Extract of a Letter from a Gentleman at Bengal to his Friend in London.

THE many misfortunes that have happened of late to the trading people of this part, makes me conclude you will think I must be in some measure involved therein; but I assure you I have by caution, and not undertaking rash schemes to be rich on a sudden, preserv’d my capital with some gain upon it: I have had temptations and strong solicitations to be concern’d, when I should now have repented as they do; but am resolved to continue in my former course, and be content with small profit rather than risque my stock.

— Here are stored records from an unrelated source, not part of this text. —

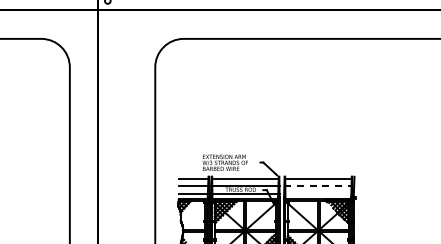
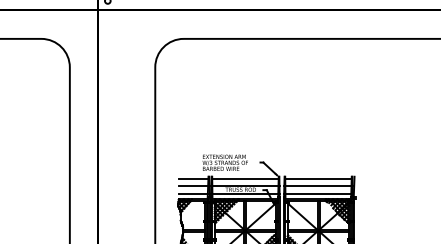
line at (318, 186): dashed -> solid
line at (318, 193): none -> present
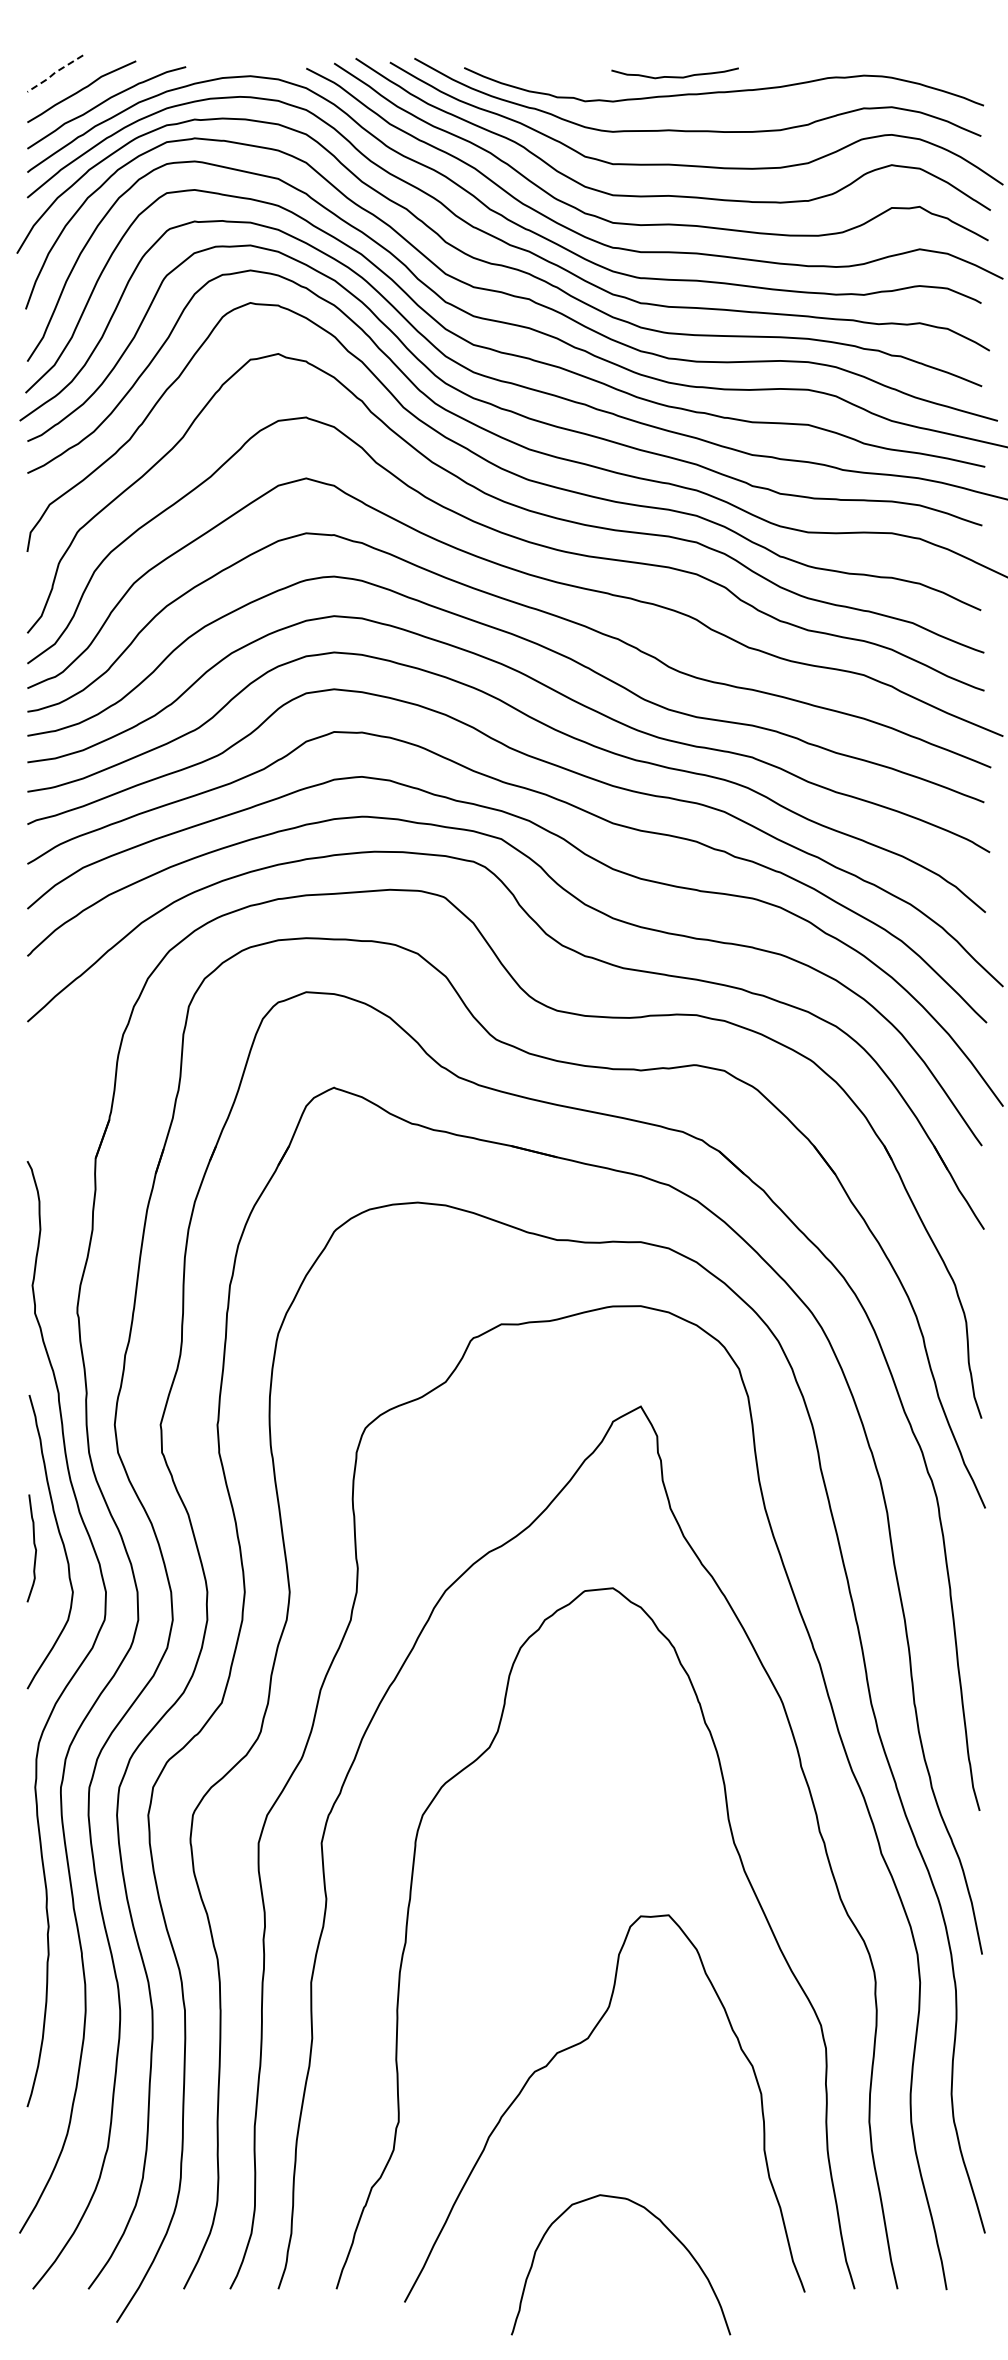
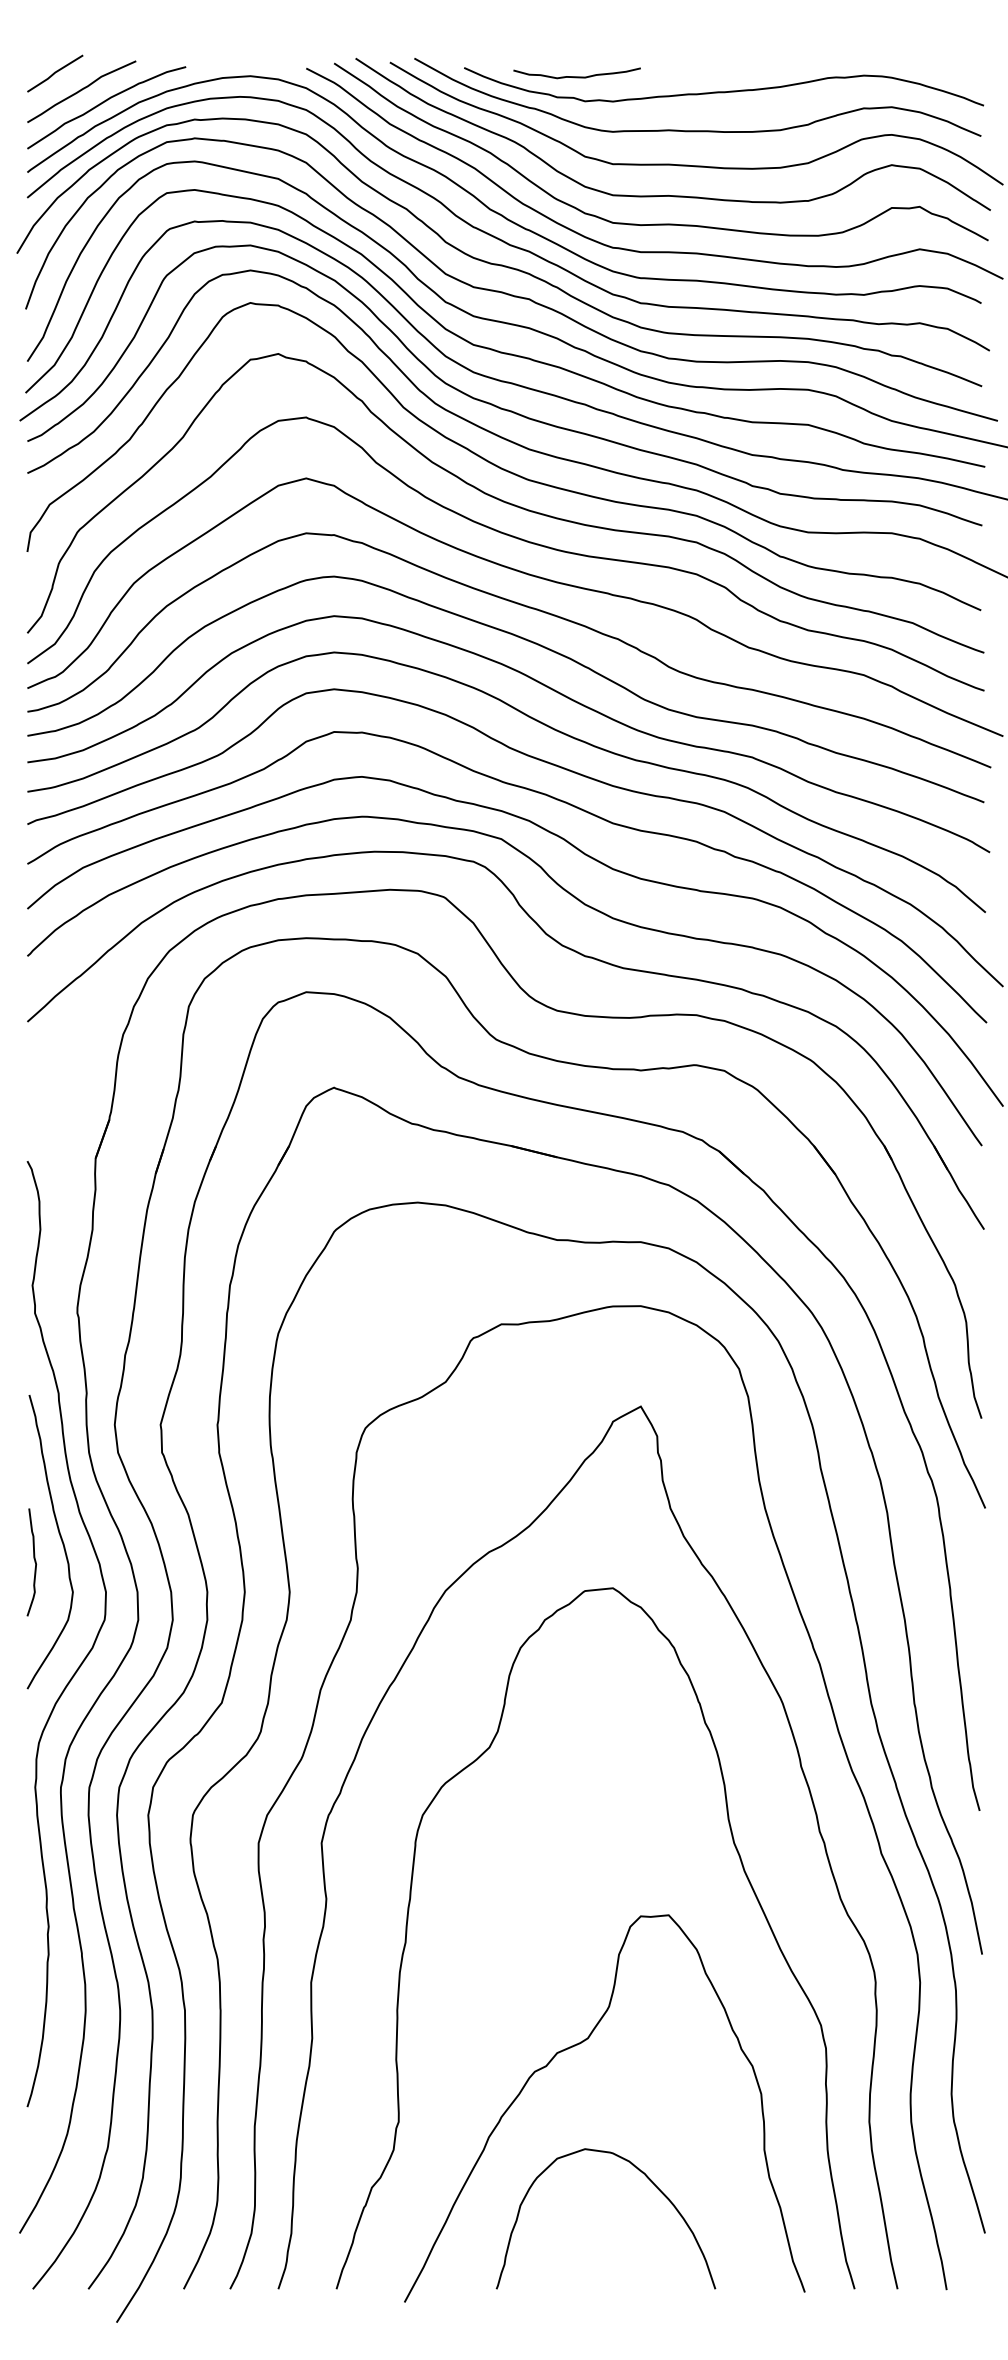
line at (54, 73): dashed -> solid
curve at (674, 76) position: (674, 76) -> (576, 76)
curve at (34, 1548) position: (34, 1548) -> (34, 1562)
curve at (661, 2223) position: (661, 2223) -> (646, 2177)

The Pelham and Grafton are now given over as lost; the Devonshire, after more than three months labour, is floated up here in order to be dock’d; what her damage is we shall see when she is here; tho’ there is no talk now of the goodness of her bargain, but on the contrary, that she has and will cost more than a new ship from the stocks. The Lyell, capt. Acton, that was ashore in the storm, and after fitted for a voyage to Bombay, was forced to unlade at Madras, and it is the general opinion that she will be rendered unfit for a voyage to Europe; so that it would have been much better for all persons concern’d in her that she had never been refitted.

THIS is to give Notice, that the famous Bay pyed ARABIAN, brought to England by the Spanish Ambassador, and brought from thence by the Earl of Anglesea, is now at Dunluce, to be let out to Mares this Season, by Mr. Stephen Pope, at five British Shillings Leap and Trials.